(Page-level text extractions)
───

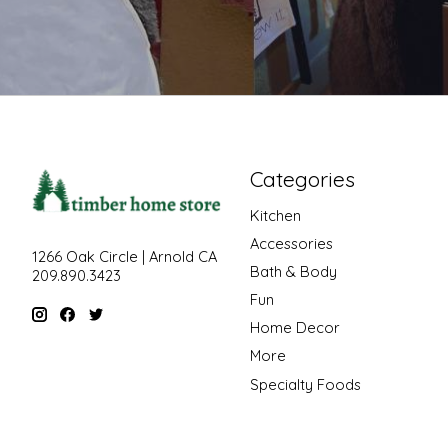
Categories
Kitchen
Accessories
1266 Oak Circle | Arnold CA
Bath & Body
209.890.3423
Fun
Home Decor
More
Specialty Foods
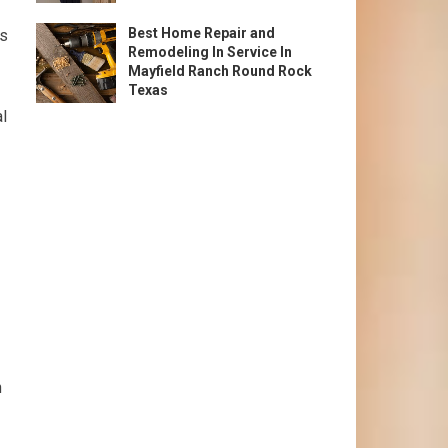
Best Home Repair and
ss
Remodeling In Service In
Mayfield Ranch Round Rock
Texas
al
h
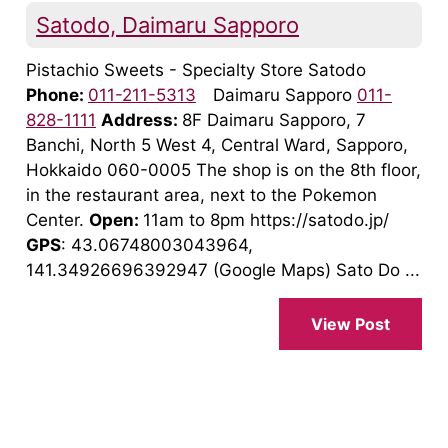
Satodo, Daimaru Sapporo
Pistachio Sweets - Specialty Store Satodo
Phone:
011-211-5313
Daimaru Sapporo
011-
828-1111
Address:
8F Daimaru Sapporo, 7
Banchi, North 5 West 4, Central Ward, Sapporo,
Hokkaido 060-0005 The shop is on the 8th floor,
in the restaurant area, next to the Pokemon
Center.
Open:
11am to 8pm https://satodo.jp/
GPS
: 43.06748003043964,
141.34926696392947 (Google Maps) Sato Do ...
View Post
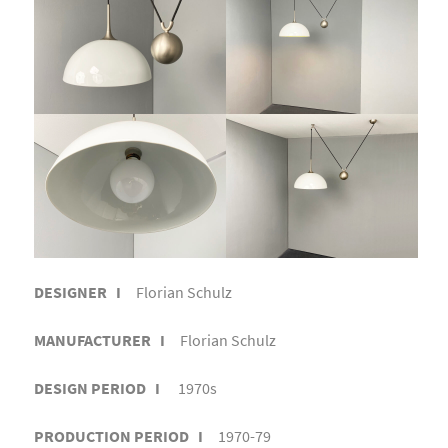
DESIGNER I
Florian Schulz
MANUFACTURER I
Florian Schulz
DESIGN PERIOD I
1970s
PRODUCTION PERIOD I
1970-79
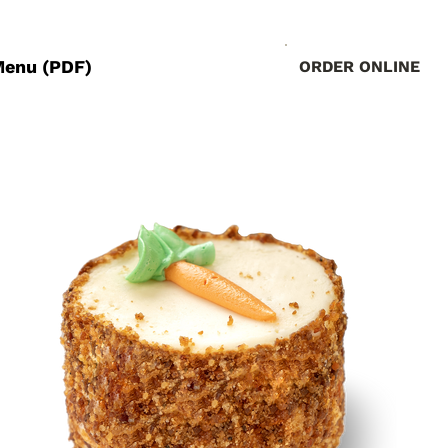
Menu (PDF)
ORDER ONLINE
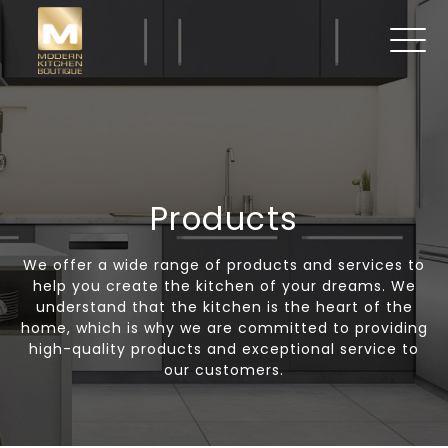
Products
We offer a wide range of products and services to
help you create the kitchen of your dreams. We
understand that the kitchen is the heart of the
home, which is why we are committed to providing
high-quality products and exceptional service to
our customers.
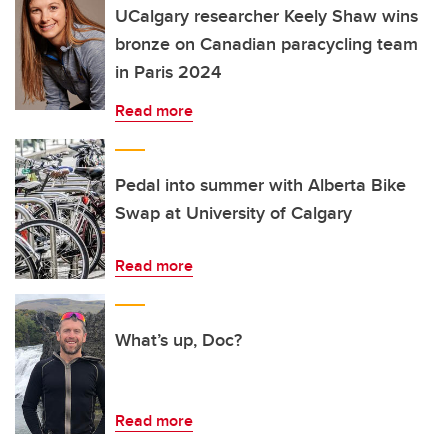
UCalgary researcher Keely Shaw wins
bronze on Canadian paracycling team
in Paris 2024
Read more
Pedal into summer with Alberta Bike
Swap at University of Calgary
Read more
What’s up, Doc?
Read more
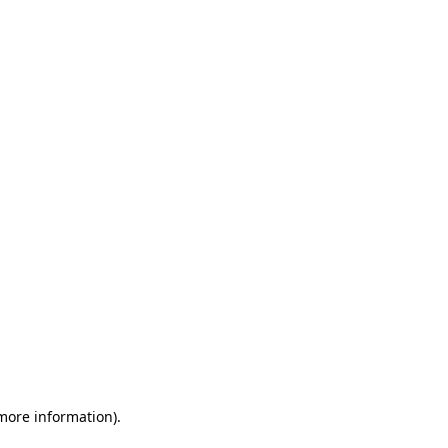
 more information)
.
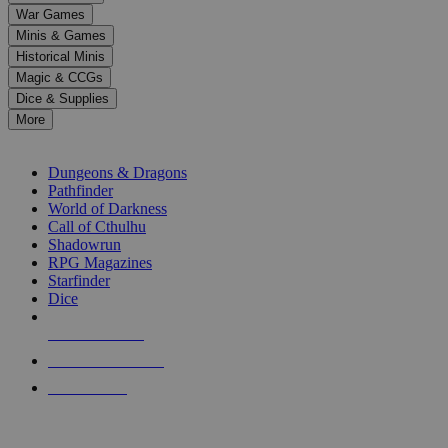
down
War Games
arrows
Minis & Games
to
select
Historical Minis
a
Magic & CCGs
result.
Dice & Supplies
Press
More
enter
RPG SUB-CATEGORIES
to
go
Dungeons & Dragons
to
Pathfinder
the
World of Darkness
selected
Call of Cthulhu
search
Shadowrun
result.
RPG Magazines
Touch
Starfinder
device
Dice
users
can
NEW RELEASES
use
touch
RECENT ARRIVALS
and
PRE-ORDERS
swipe
gestures.
TOP RPG PUBLISHERS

───

Task to carry out:
The result should be the full set of entries above, restated exactly and without images.

Exercise answer:
Categories
Kitchen
Accessories
1266 Oak Circle | Arnold CA
Bath & Body
209.890.3423
Fun
Home Decor
More
Specialty Foods
Best Home Repair and
ss
Remodeling In Service In
Mayfield Ranch Round Rock
Texas
al
h
Satodo, Daimaru Sapporo
Pistachio Sweets - Specialty Store Satodo
Phone:
011-211-5313
Daimaru Sapporo
011-
828-1111
Address:
8F Daimaru Sapporo, 7
Banchi, North 5 West 4, Central Ward, Sapporo,
Hokkaido 060-0005 The shop is on the 8th floor,
in the restaurant area, next to the Pokemon
Center.
Open:
11am to 8pm https://satodo.jp/
GPS
: 43.06748003043964,
141.34926696392947 (Google Maps) Sato Do ...
View Post
DESIGNER I
Florian Schulz
MANUFACTURER I
Florian Schulz
DESIGN PERIOD I
1970s
PRODUCTION PERIOD I
1970-79
Menu (PDF)
ORDER ONLINE
Products
We offer a wide range of products and services to
help you create the kitchen of your dreams. We
understand that the kitchen is the heart of the
home, which is why we are committed to providing
high-quality products and exceptional service to
our customers.
UCalgary researcher Keely Shaw wins
bronze on Canadian paracycling team
in Paris 2024
Read more
Pedal into summer with Alberta Bike
Swap at University of Calgary
Read more
What’s up, Doc?
Read more
 more information)
.
down
War Games
arrows
Minis & Games
to
select
Historical Minis
a
Magic & CCGs
result.
Dice & Supplies
Press
More
enter
RPG SUB-CATEGORIES
to
go
Dungeons & Dragons
to
Pathfinder
the
World of Darkness
selected
Call of Cthulhu
search
Shadowrun
result.
RPG Magazines
Touch
Starfinder
device
Dice
users
can
NEW RELEASES
use
touch
RECENT ARRIVALS
and
PRE-ORDERS
swipe
gestures.
TOP RPG PUBLISHERS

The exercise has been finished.